Not sure why you got downvoted. 95% of people should be paying for a subscription. It's far cheaper, far more scalable, and far less hassle.

Local AI only makes sense for a couple of use cases:

  - Privacy
  - Constant churning on tokens
  - Latency
  - Availability

Local AI is "cheaper" when you already have the hardware sitting around, like an old MacBook or gaming GPU, or the API cost (subscriptions will all run out if you churn 24/7) is too high to bare. I'm surprised companies are still selling their old MacBooks to employees, when they could be turning them into Beowulf clusters for cheap AI compute on long-running jobs (the cost is just electricity)

If usage-based pricing is killing your vibe, find a cheaper subscription with higher limits. Here's a list of them compared on price-per-request-limit: https://codeberg.org/mutablecc/calculate-ai-cost/src/branch/...

▲ xscott 16 hours ago | parent | next [-]

I think you're right about the cost/benefit trade-off in general, but I do wonder how much "compaction" Codex and Claude do is to keep context fresh and how much is to save (them) runtime costs.

If you've got a 1M token context, but they constantly summarize it down to something much smaller, is it really 1M tokens of benefit? With a local model, you can use all 256k tokens on your own terms. However, I don't have any benchmarks to know.

▲

0xbadcafebee 11 hours ago | parent [-]

I think you might be confused a bit about compaction? The LLM API endpoint does not do compaction, it's an external agent harness that does it. And the Codex/Claude agents aren't constantly summarizing it down, they generally wait until you get within 3/4 of the max of the context size.

Compaction doesn't save them money, it just makes it possible for you to continue a session. If you compact a session too many times, besides the fact that the model basically stops being useful, you eventually just cannot do anything else in the session because all the context is taken up by compaction notes. But if you don't compact it, pretty soon the session is completely unusable because it can't output any more tokens. You can disable compaction in those agents if you want to see the difference.

Also, using a lot of context can make the model perform poorly, so compaction can improve results. If you have a much larger context size, it means you have more headroom before the model starts to perform poorly (as it grows closer to max context size). A larger context also lets you do things like handle larger documents or reason over a larger amount of data without having to break it up into subtasks. Eventually we want models' context to get much bigger so we can do more things in a session. (Some research is being done to see if we can get rid of the limit entirely)

	▲	cmrx64 10 hours ago \| parent \| next [-]
		LLM API endpoint does do compaction. OpenAI definitely does support serverside compaction, both explicit and automatic, and this is different than what could be implemented purely clientside: https://developers.openai.com/api/docs/guides/compaction (and there was rumors a few months ago on HN about how activation-preserving/latent it is, vs just summarization). Anthropic as well, in beta (new to me): https://platform.claude.com/docs/en/build-with-claude/compac...
	▲	xscott 10 hours ago \| parent \| prev [-]
		The names for the pieces are confusing, so it's easy to talk past each other. For instance, you're saying "Codex the agent", which isn't a thing now. It's currently GPT-5.5, and at one point it was GPT-5.3-Codex, so when I say "Codex", I meant the MacOS "harness". Similar for Claude Code vs Claude Opus/Sonnet. Anyways, I don't know specifics well enough to argue with you on anything, but there is a cost for input tokens, and you see/pay it when you use the API directly or through OpenRouter. Maybe you looked at the leaked source for the Claude Code and can tell me definitively otherwise, but Anthropics and OpenAI's incentives for when to compact are not always aligned with the users depending on pricing plans.

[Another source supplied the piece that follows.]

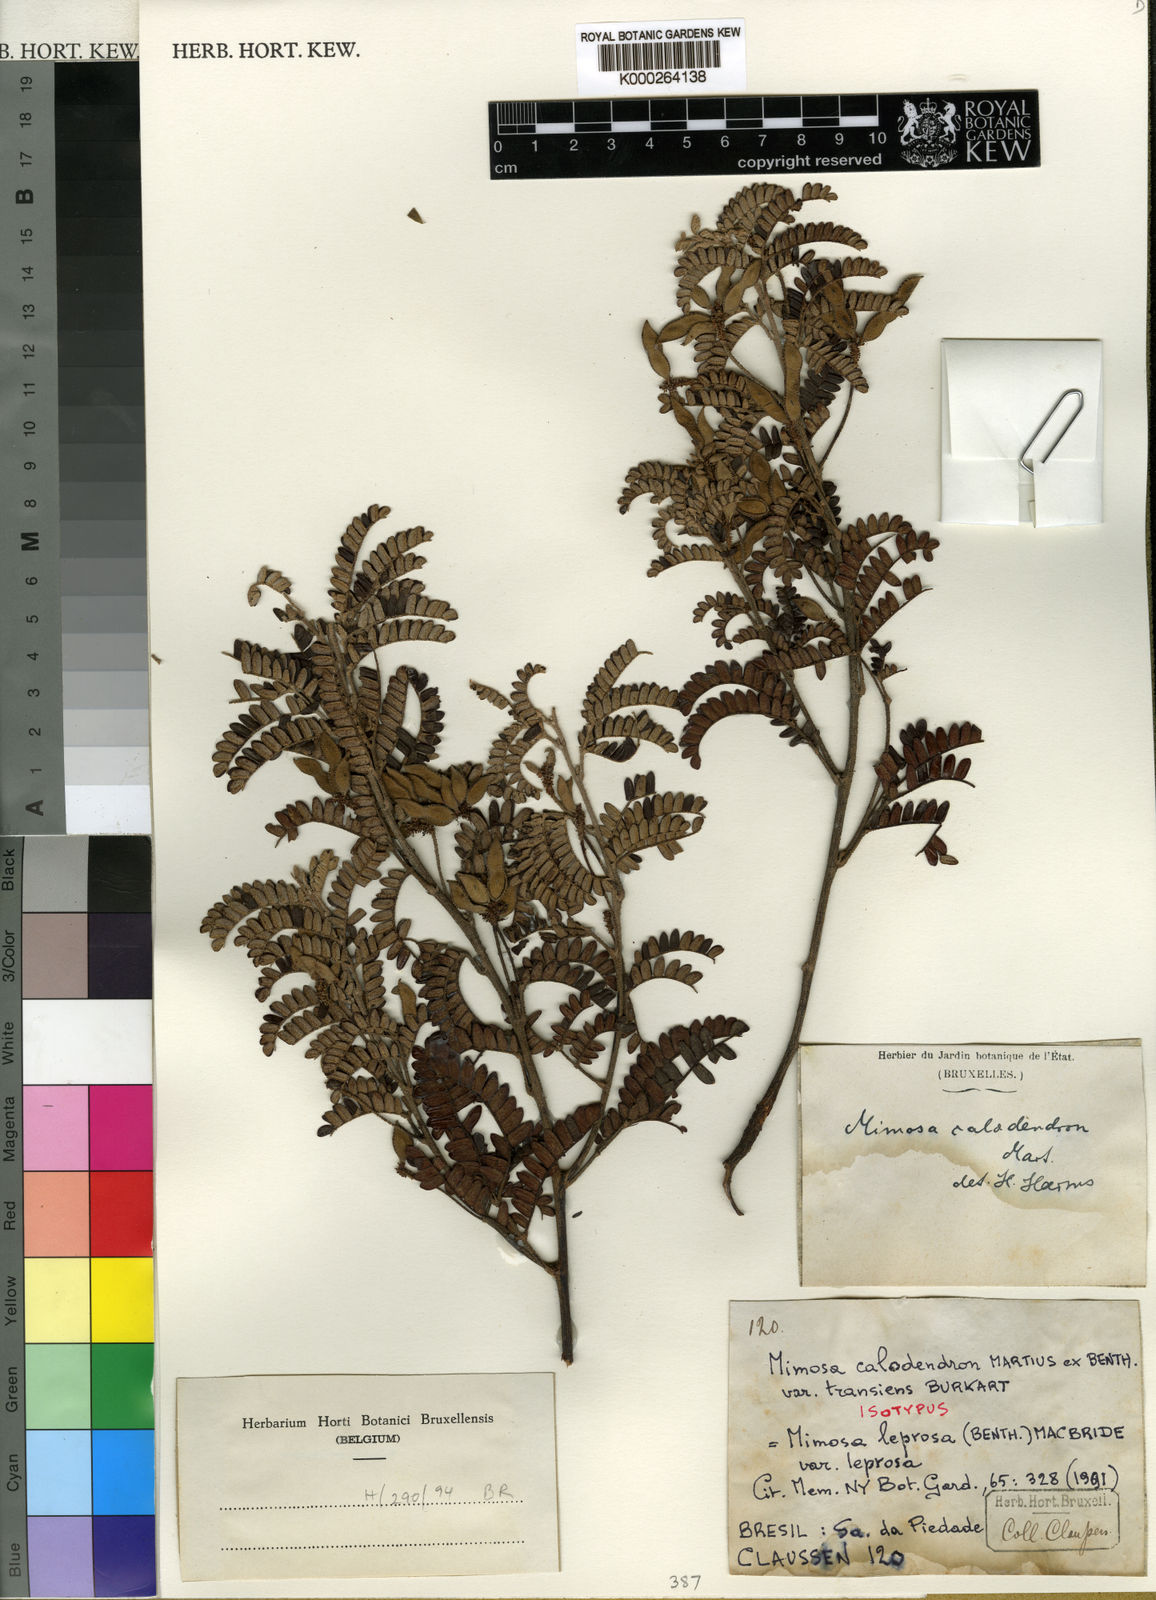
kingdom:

▲ ls612 14 hours ago | parent | prev | next [-]

I recently set up a Gemma 4 heretic fine tune on my MacBook to prove that I could more than anything else and it is probably around 4o levels of performance imo. Not fit for any real work. That said the fact that 4o was frontier two years ago and today I can equal it on local hardware and uncensored is pretty impressive.

▲ otabdeveloper4 14 hours ago | parent | prev [-]

> 95% of people should be paying for a subscription.

Subscription plans are the "first hit is free" plans. Real pricing once subscriptions are phased out in a year or two is gonna be orders of magnitude more.

	▲	0xbadcafebee 11 hours ago \| parent [-]
		Actually subscription plans will be here indefinitely. The cost of inference will only go down over time, and subscriptions are the end-game for all businesses as it's recurring revenue. Most subscribers don't use all the capacity, and there are limits imposed, so the financials work out. Same basic model as residential internet & mobile phones, but cheaper because there's an order of magnitude (or two) less support and maintenance.